Dataset records START

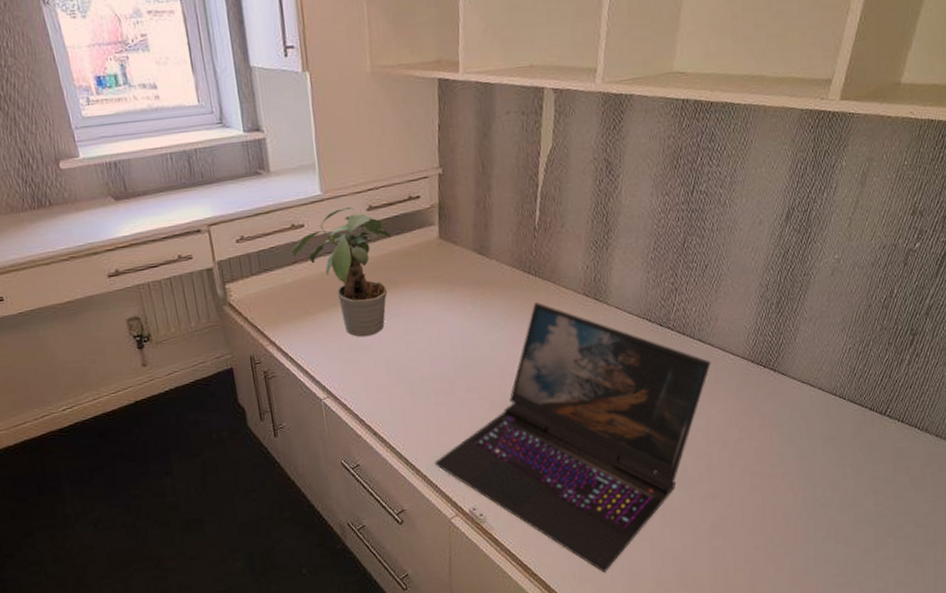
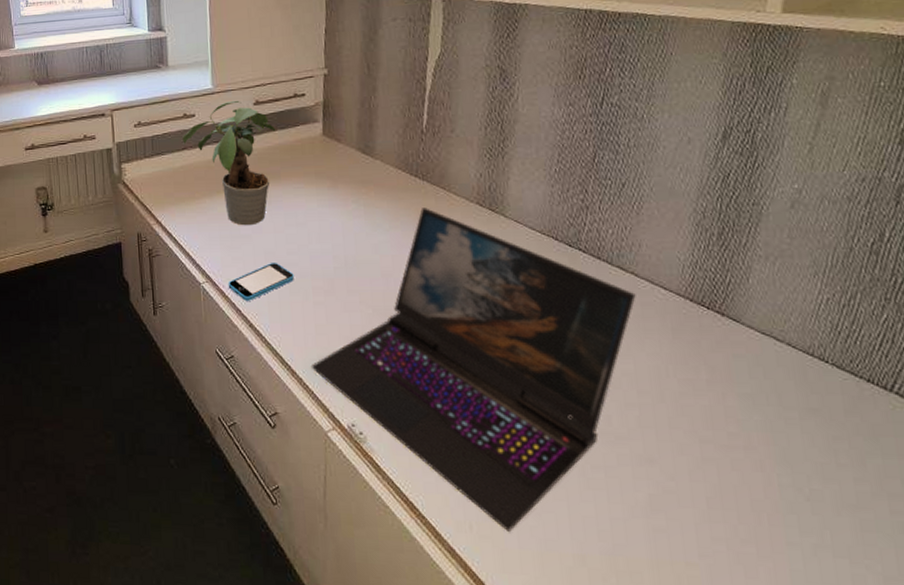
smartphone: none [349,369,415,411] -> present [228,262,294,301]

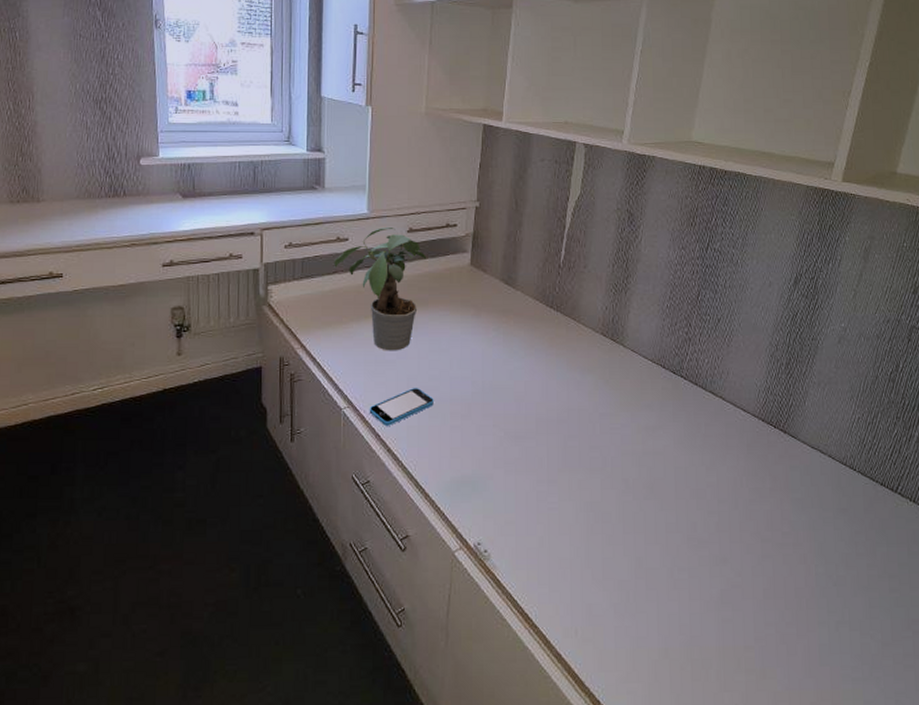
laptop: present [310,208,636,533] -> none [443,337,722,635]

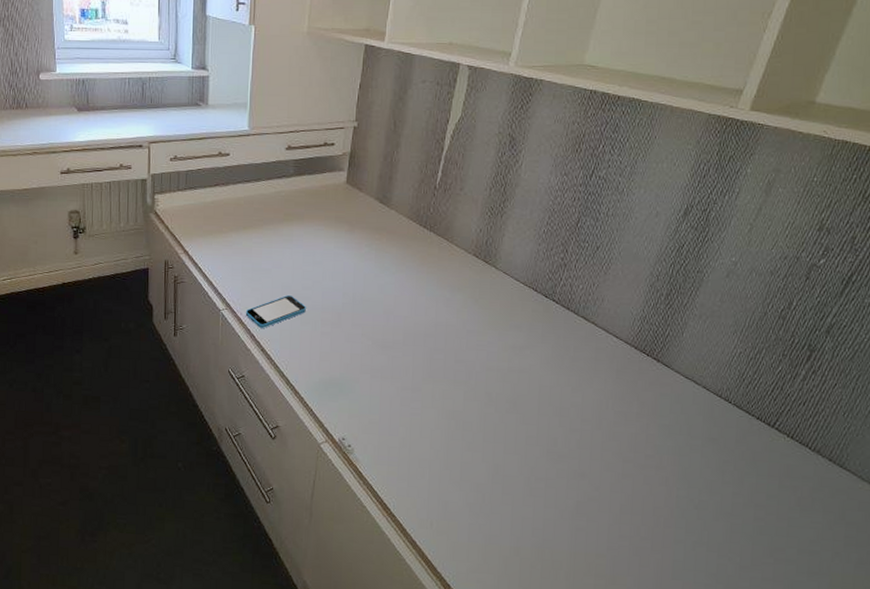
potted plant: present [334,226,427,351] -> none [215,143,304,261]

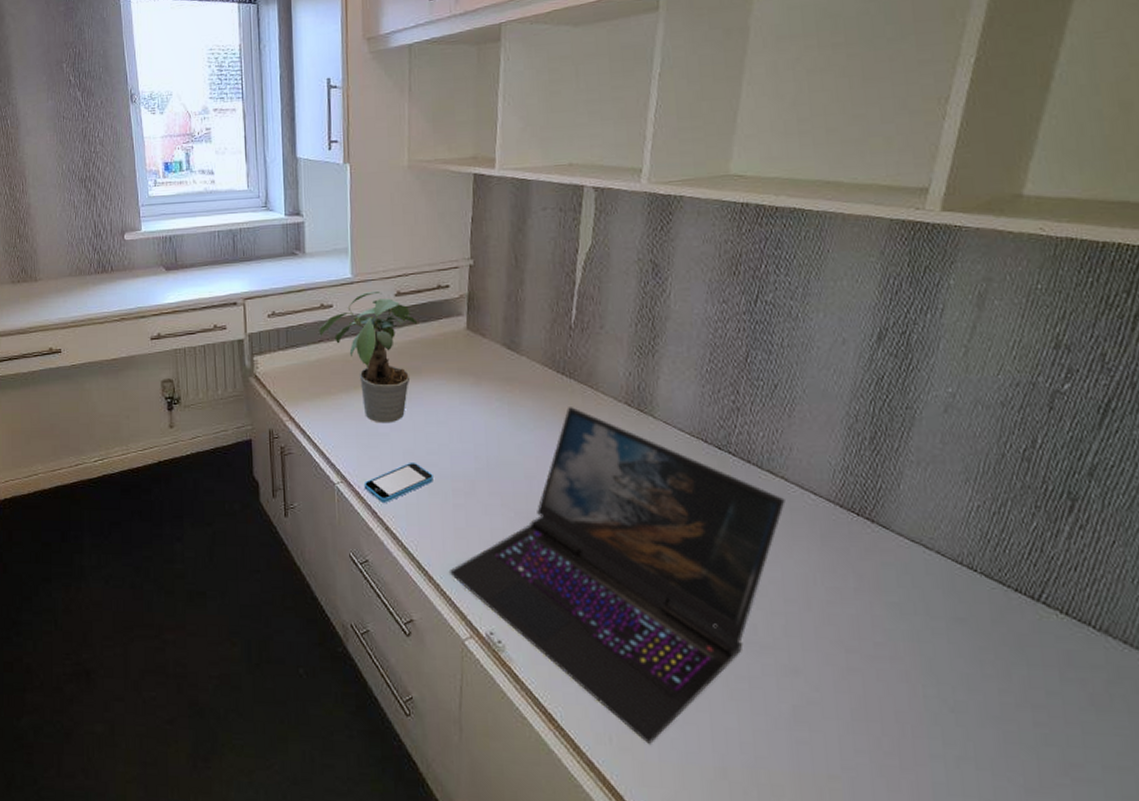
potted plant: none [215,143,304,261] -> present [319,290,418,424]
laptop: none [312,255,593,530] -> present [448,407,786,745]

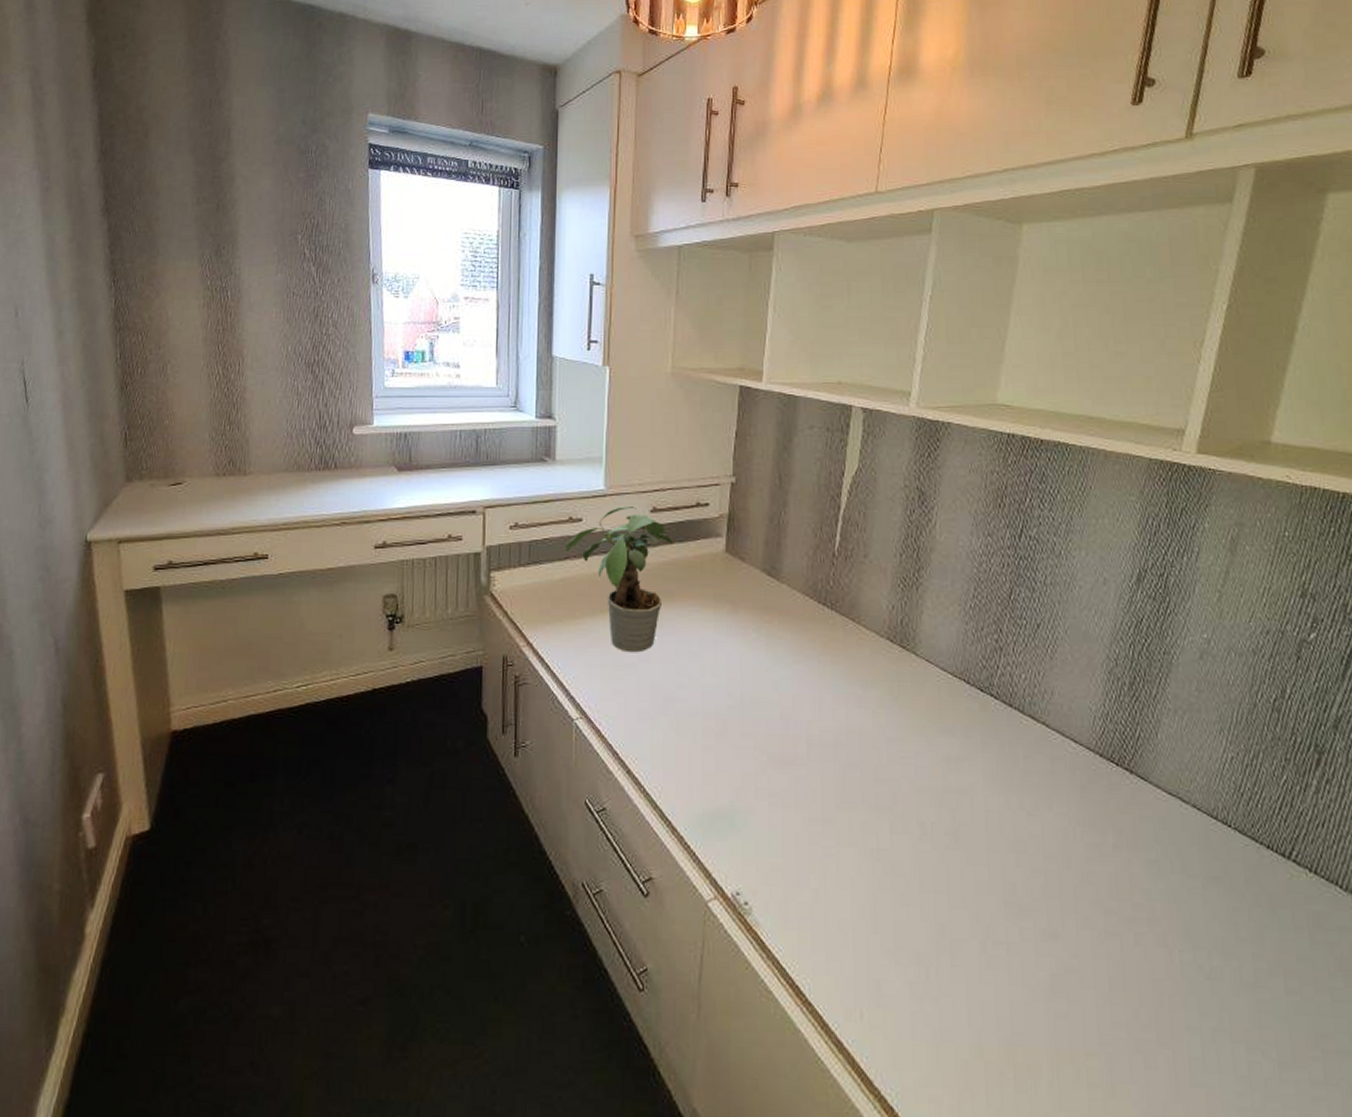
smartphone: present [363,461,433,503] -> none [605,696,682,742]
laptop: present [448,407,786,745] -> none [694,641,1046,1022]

Dataset records END

● What you will do:
All of the lines above must be printed again exactly, and no picture may appear in the copy.

● Written solution:
smartphone: none [349,369,415,411] -> present [228,262,294,301]

laptop: present [310,208,636,533] -> none [443,337,722,635]

potted plant: present [334,226,427,351] -> none [215,143,304,261]

potted plant: none [215,143,304,261] -> present [319,290,418,424]
laptop: none [312,255,593,530] -> present [448,407,786,745]

smartphone: present [363,461,433,503] -> none [605,696,682,742]
laptop: present [448,407,786,745] -> none [694,641,1046,1022]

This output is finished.